My Motivation
Since the year 2000, massive river development projects are on the rise from previous decades. These contemporary projects are affecting millions of people, thousands of unique ecosystems; and in many cases, displacing whole communities and cultures in the quest for modern resources/energy. Though the story of dispacing rural and poor communities to make room for progress is not a new one, the scale of these river projects is much larger than what we have seen before.
Some of these communities will never be seen again as they are now. The cultural, traditional, and ecological knowledge will be gone forever. Some of these ecosystems, once underwater, will become locally or generally extinct. And in many places, neither the people nor the ecosystems have been recorded. Scientists are struggling to capture the change as it is happening.

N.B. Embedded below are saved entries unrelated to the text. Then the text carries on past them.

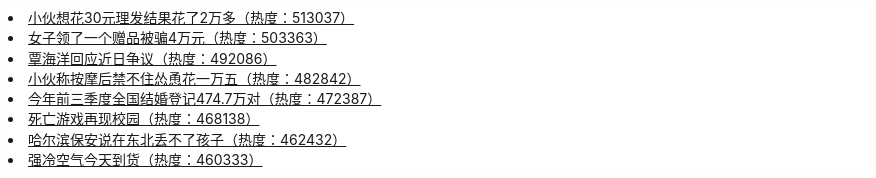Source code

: <li>
<a href="https://s.weibo.com/weibo?q=%23%E5%B0%8F%E4%BC%99%E6%83%B3%E8%8A%B130%E5%85%83%E7%90%86%E5%8F%91%E7%BB%93%E6%9E%9C%E8%8A%B1%E4%BA%862%E4%B8%87%E5%A4%9A%23" target="weibo">
小伙想花30元理发结果花了2万多（热度：513037）
</a>
</li>

<li>
<a href="https://s.weibo.com/weibo?q=%23%E5%A5%B3%E5%AD%90%E9%A2%86%E4%BA%86%E4%B8%80%E4%B8%AA%E8%B5%A0%E5%93%81%E8%A2%AB%E9%AA%974%E4%B8%87%E5%85%83%23" target="weibo">
女子领了一个赠品被骗4万元（热度：503363）
</a>
</li>

<li>
<a href="https://s.weibo.com/weibo?q=%23%E8%A6%83%E6%B5%B7%E6%B4%8B%E5%9B%9E%E5%BA%94%E8%BF%91%E6%97%A5%E4%BA%89%E8%AE%AE%23" target="weibo">
覃海洋回应近日争议（热度：492086）
</a>
</li>

<li>
<a href="https://s.weibo.com/weibo?q=%23%E5%B0%8F%E4%BC%99%E7%A7%B0%E6%8C%89%E6%91%A9%E5%90%8E%E7%A6%81%E4%B8%8D%E4%BD%8F%E6%80%82%E6%81%BF%E8%8A%B1%E4%B8%80%E4%B8%87%E4%BA%94%23" target="weibo">
小伙称按摩后禁不住怂恿花一万五（热度：482842）
</a>
</li>

<li>
<a href="https://s.weibo.com/weibo?q=%23%E4%BB%8A%E5%B9%B4%E5%89%8D%E4%B8%89%E5%AD%A3%E5%BA%A6%E5%85%A8%E5%9B%BD%E7%BB%93%E5%A9%9A%E7%99%BB%E8%AE%B0474.7%E4%B8%87%E5%AF%B9%23" target="weibo">
今年前三季度全国结婚登记474.7万对（热度：472387）
</a>
</li>

<li>
<a href="https://s.weibo.com/weibo?q=%23%E6%AD%BB%E4%BA%A1%E6%B8%B8%E6%88%8F%E5%86%8D%E7%8E%B0%E6%A0%A1%E5%9B%AD%23" target="weibo">
死亡游戏再现校园（热度：468138）
</a>
</li>

<li>
<a href="https://s.weibo.com/weibo?q=%23%E5%93%88%E5%B0%94%E6%BB%A8%E4%BF%9D%E5%AE%89%E8%AF%B4%E5%9C%A8%E4%B8%9C%E5%8C%97%E4%B8%A2%E4%B8%8D%E4%BA%86%E5%AD%A9%E5%AD%90%23" target="weibo">
哈尔滨保安说在东北丢不了孩子（热度：462432）
</a>
</li>

<li>
<a href="https://s.weibo.com/weibo?q=%23%E5%BC%BA%E5%86%B7%E7%A9%BA%E6%B0%94%E4%BB%8A%E5%A4%A9%E5%88%B0%E8%B4%A7%23" target="weibo">
强冷空气今天到货（热度：460333）
</a>
</li>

Beginning in 2002, I began asking questions about accessibility to, and quality and quantity of, water resources in communities across country borders. The questions I ask center around water security, a term that refers to dependent economic, social, cultural, political, and environmental systems connected to rivers. Secure water resources allow for sustainable use, continuity of livelihoods, ecosystems, and traditional uses of water resources. This requires cooperation between water users.
Increasingly, competitive uses of water are eliminating water-use by some of the most marginalized and vulnerable global communities - biodiverse ecosystems, subsistence communities, traditional communities, indigenous communities. Often these communities lack political or economic voice. I have observed major change in the Nile River in Ethiopia, the Mekong River in Laos, PDR, and, most recently, the Mara River in Tanzania. These rivers cross international borders, creating further complexity to harmonizing water resources use. My scientific work in publications and presentations promotes discourse about water conflict and cooperation, the importance of understanding costs and benefits at different scales of time and space. Portraits from Rivers of Change project is designed to raise awareness through visual story-telling about the most vulnerable river communities before they are irreversibly lost.
I hope these pages can serve as a both a resource for those interested in water security in the Nile and Mekong river basins as well as a draw attention to river communities who are fast disappearing all over the world. These communities are casualties of development, global climate changes, economics, and politics.